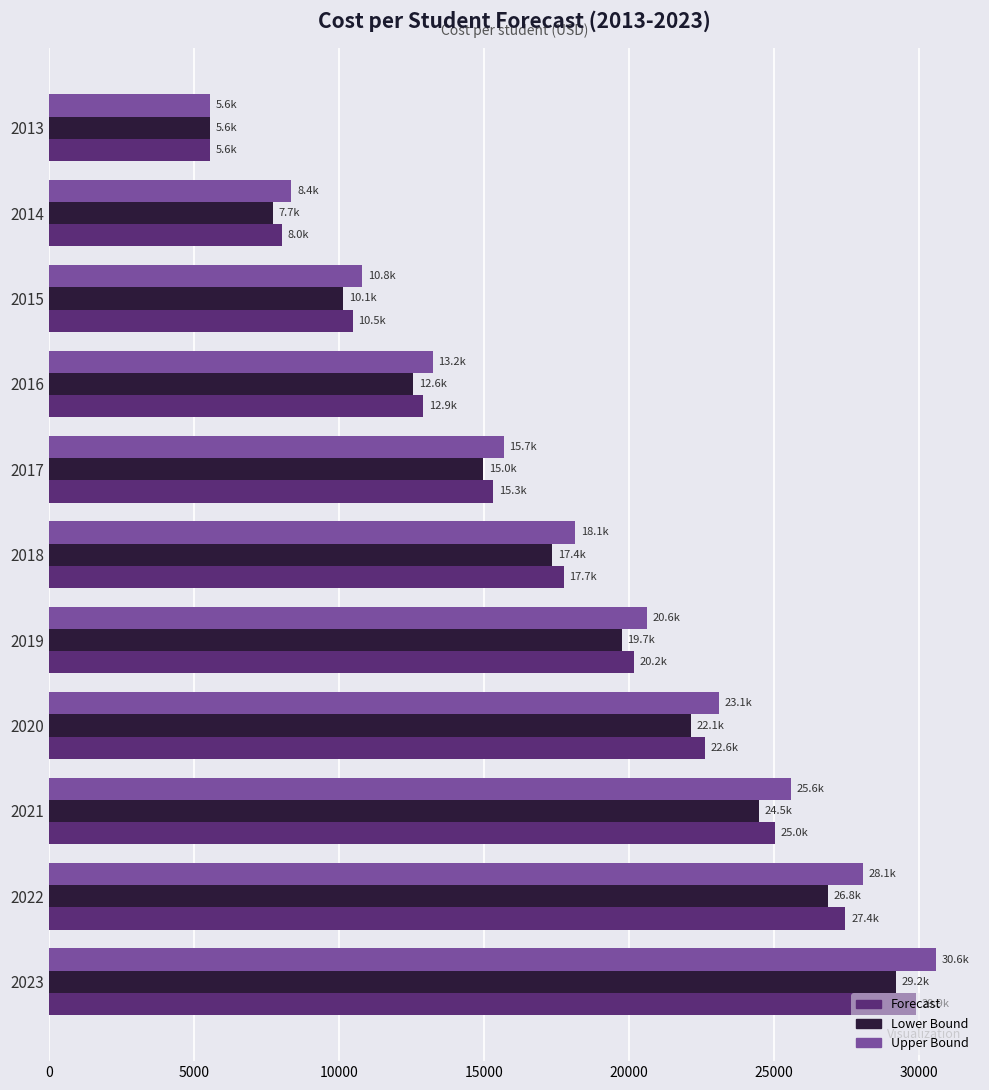

At which category does the chart reach its minimum across all series?

2013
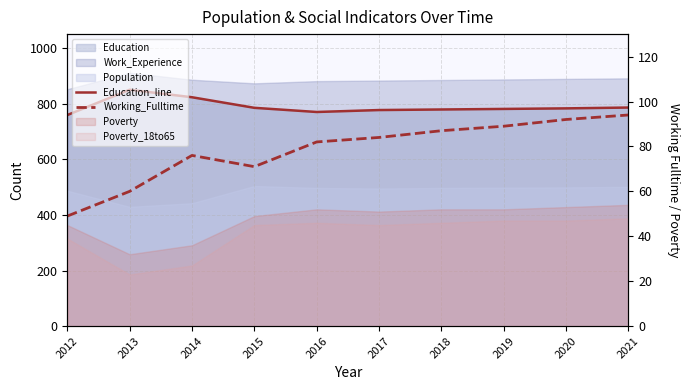

Where is Working_Fulltime nearest to the value 71?

2015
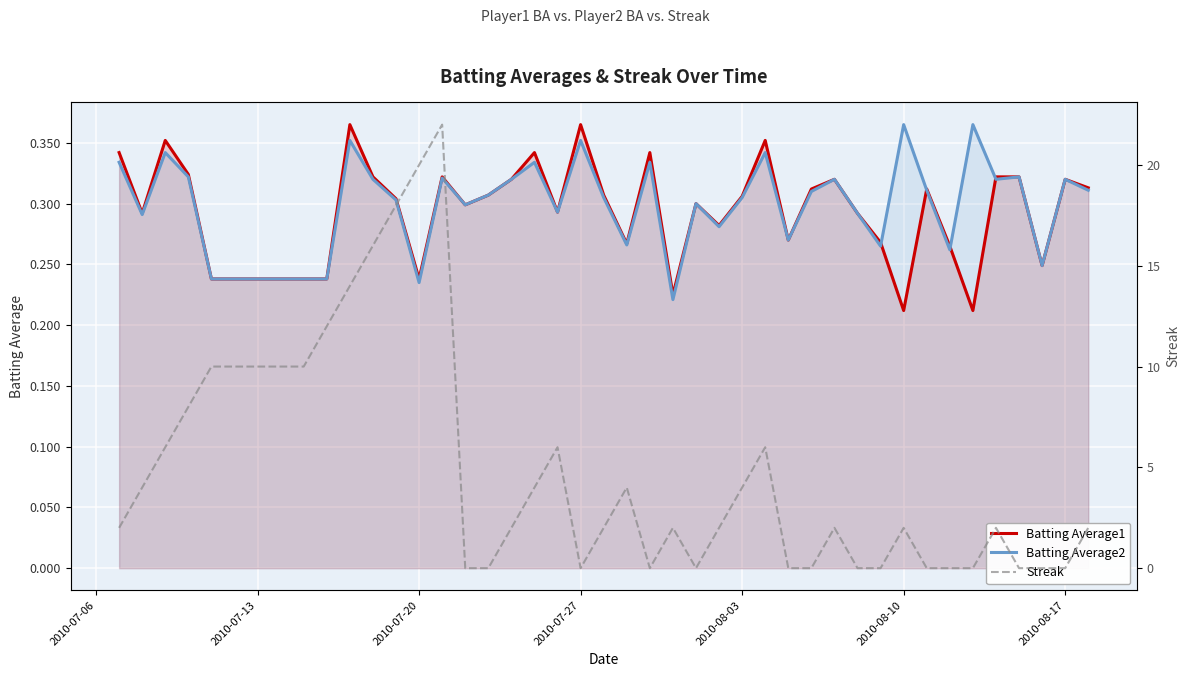

True or false: Batting Average1 has a value of 0.4 at 2010-08-03.

False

PROMPT: Express every line of the items above as a JSON list of strings, one string per line, omitting blank lines. Leave the pictures out.

EXERCISE RESULT:
[
  "At which category does the chart reach its minimum across all series?",
  "2013",
  "Where is Working_Fulltime nearest to the value 71?",
  "2015",
  "True or false: Batting Average1 has a value of 0.4 at 2010-08-03.",
  "False"
]